Переводы

Переводы

Ури Цви Гринберг (1896-1981)

 

ПЁС И ЧЕЛОВЕК ВЕЧЕРОМ

 

Пса я видел, который смотрел на ребёнка при свете вечерней зари.

Счастлив тот, с кем ребёнок в синий час говорит у двери.

Не такая судьба у полночных неприкаянных псов:

не услышат они в синей мгле человеческий зов,

ибо заперты души людей на засов.

Вот ребёнок и пёс возвращаются в дом.

Открывается дверь им навстречу – домашним теплом,

ароматом вечерним над накрытым столом.

Но тоска всех собак у пса отражается в оке

и двуногих тоска, за которых в ночи воет зверь одинокий.
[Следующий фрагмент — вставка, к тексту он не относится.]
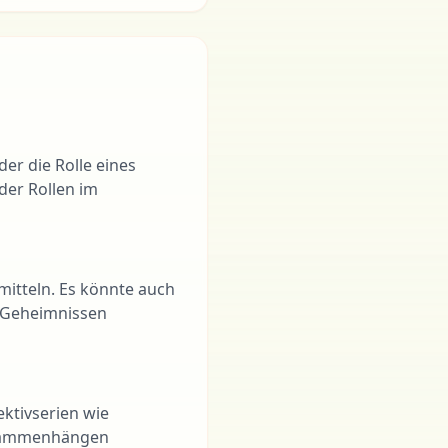
der die Rolle eines
der Rollen im
rmitteln. Es könnte auch
 Geheimnissen
ektivserien wie
Zusammenhängen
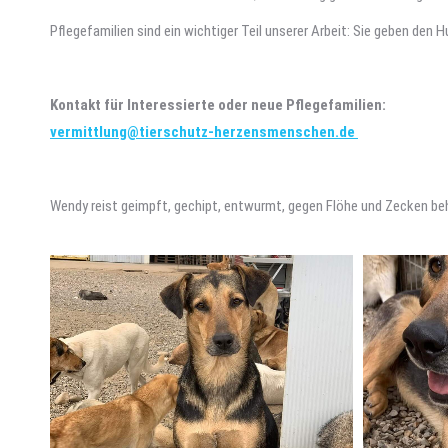
Pflegefamilien sind ein wichtiger Teil unserer Arbeit: Sie geben den
Kontakt für Interessierte oder neue Pflegefamilien:
vermittlung@tierschutz-herzensmenschen.de
Wendy reist geimpft, gechipt, entwurmt, gegen Flöhe und Zecken be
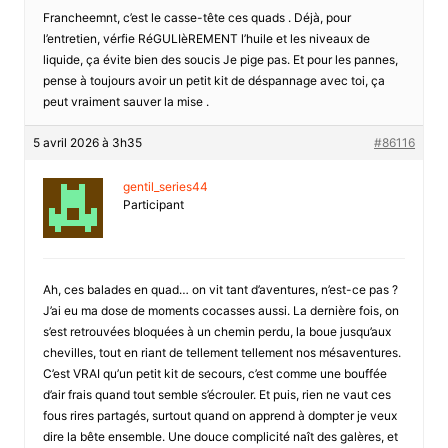
Francheemnt, c’est le casse-tête ces quads . Déjà, pour
l’entretien, vérfie RéGULIèREMENT l’huile et les niveaux de
liquide, ça évite bien des soucis Je pige pas. Et pour les pannes,
pense à toujours avoir un petit kit de déspannage avec toi, ça
peut vraiment sauver la mise .
5 avril 2026 à 3h35
#86116
gentil_series44
Participant
Ah, ces balades en quad… on vit tant d’aventures, n’est-ce pas ?
J’ai eu ma dose de moments cocasses aussi. La dernière fois, on
s’est retrouvées bloquées à un chemin perdu, la boue jusqu’aux
chevilles, tout en riant de tellement tellement nos mésaventures.
C’est VRAI qu’un petit kit de secours, c’est comme une bouffée
d’air frais quand tout semble s’écrouler. Et puis, rien ne vaut ces
fous rires partagés, surtout quand on apprend à dompter je veux
dire la bête ensemble. Une douce complicité naît des galères, et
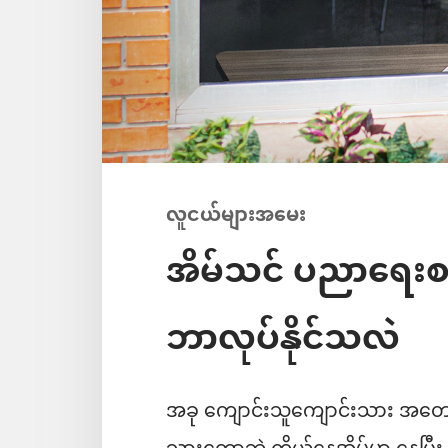
လူငယ်များအမေး
အိမ်သင် ပညာရေးစ
ဘာလုပ်နိုင်သလဲ
အခု ကျောင်းသူကျောင်းသား အတော်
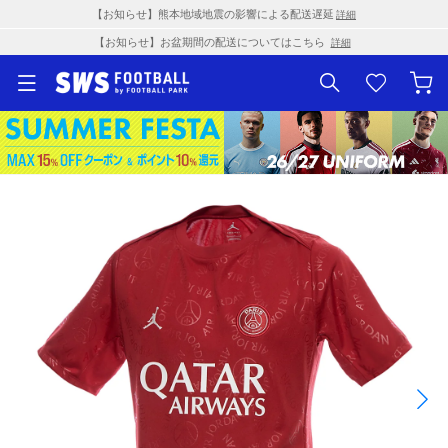
【お知らせ】熊本地域地震の影響による配送遅延
詳細
【お知らせ】お盆期間の配送についてはこちら
詳細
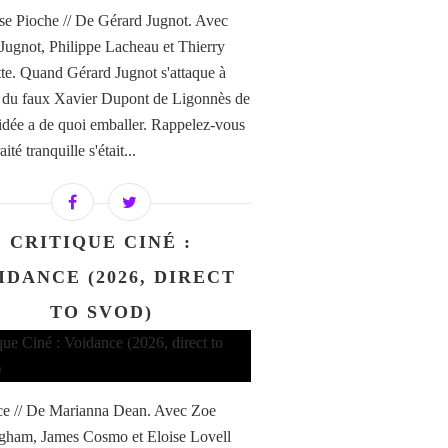
e Pioche // De Gérard Jugnot. Avec
Jugnot, Philippe Lacheau et Thierry
te. Quand Gérard Jugnot s'attaque à
re du faux Xavier Dupont de Ligonnès de
'idée a de quoi emballer. Rappelez-vous
aité tranquille s'était...
CRITIQUE CINÉ :
IDANCE (2026, DIRECT
TO SVOD)
e // De Marianna Dean. Avec Zoe
ham, James Cosmo et Eloise Lovell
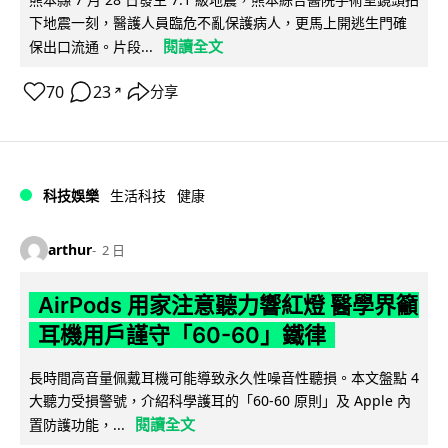
下地震一刻，醫護人員臨危不亂保護病人，更馬上開逃生門確
閱讀全文
保出口流通。片段...
70
23
分享
↗
科技娛樂
生活科技
健康
arthur
2 日
AirPods 用家注意聽力響紅燈 醫學界籲
耳機用戶謹守「60-60」鐵律
長時間高音量佩戴耳機可能導致永久性噪音性聽損。本文盤點 4
大聽力受損警號，介紹科學護耳的「60-60 原則」及 Apple 內
閱讀全文
置防護功能，...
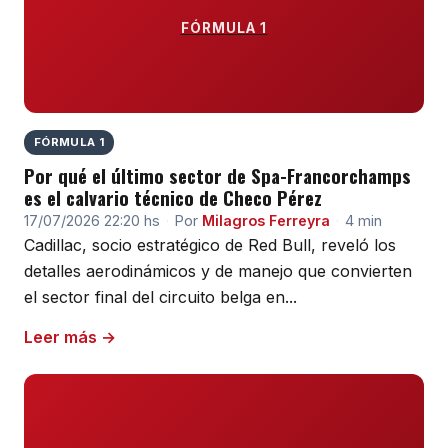
FÓRMULA 1
FÓRMULA 1
Por qué el último sector de Spa-Francorchamps
es el calvario técnico de Checo Pérez
17/07/2026 22:20 hs
·
Por
Milagros Ferreyra
·
4 min
Cadillac, socio estratégico de Red Bull, reveló los
detalles aerodinámicos y de manejo que convierten
el sector final del circuito belga en...
Leer más →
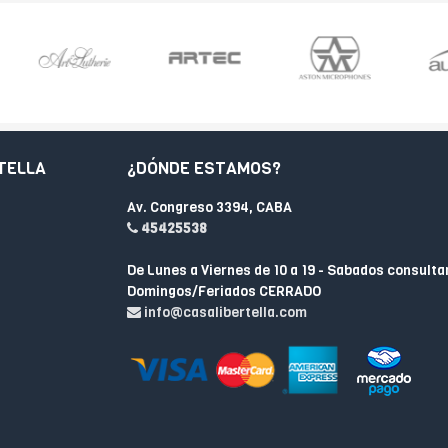
TELLA
¿DÓNDE ESTAMOS?
Av. Congreso 3394, CABA
45425538
De Lunes a Viernes de 10 a 19 - Sabados consulta
Domingos/Feriados CERRADO
info@casalibertella.com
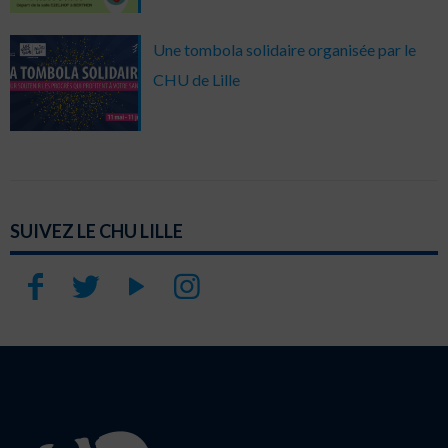
Une tombola solidaire organisée par le
CHU de Lille
SUIVEZ LE CHU LILLE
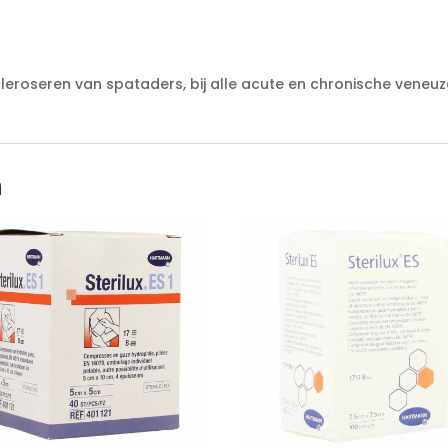
cleroseren van spataders, bij alle acute en chronische veneu
n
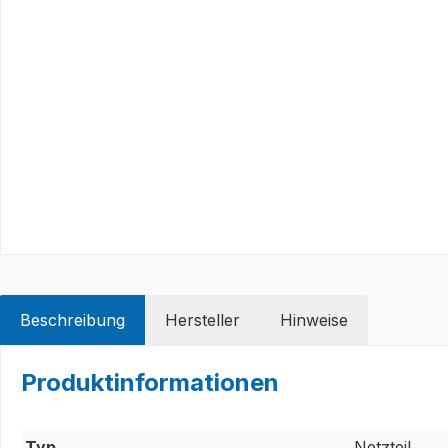
Beschreibung
Hersteller
Hinweise
Produktinformationen
Typ
Netzteil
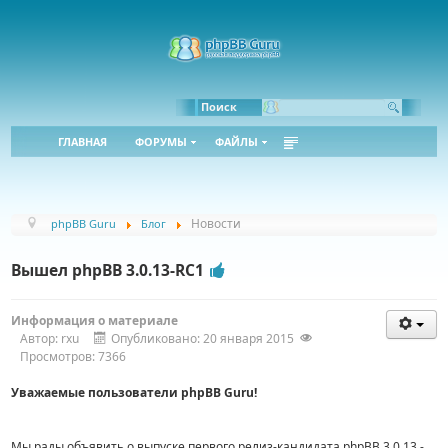
Bbcode:
Html:
Поиск
ГЛАВНАЯ
ФОРУМЫ
ФАЙЛЫ
Новости
phpBB Guru
Блог
Вышел phpBB 3.0.13-RC1
Информация о материале
Автор:
rxu
Опубликовано: 20 января 2015
Просмотров: 7366
Уважаемые пользователи phpBB Guru!
Мы рады объявить о выпуске первого релиз-кандидата phpBB 3.0.13 -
Ибо нет у них матери даже, что молится Богу и стонет:

«Где же бродит мой сын? Где он голову ночью приклонит?

Как сама эта ночь, его бедность синеет везде…

Боже мой! Даже птица – и та до рассвета ночует в гнезде!»

И бывает, в ярме бытия человек, как привязанный пёс,

бьётся в путах своих, надрываясь до слёз.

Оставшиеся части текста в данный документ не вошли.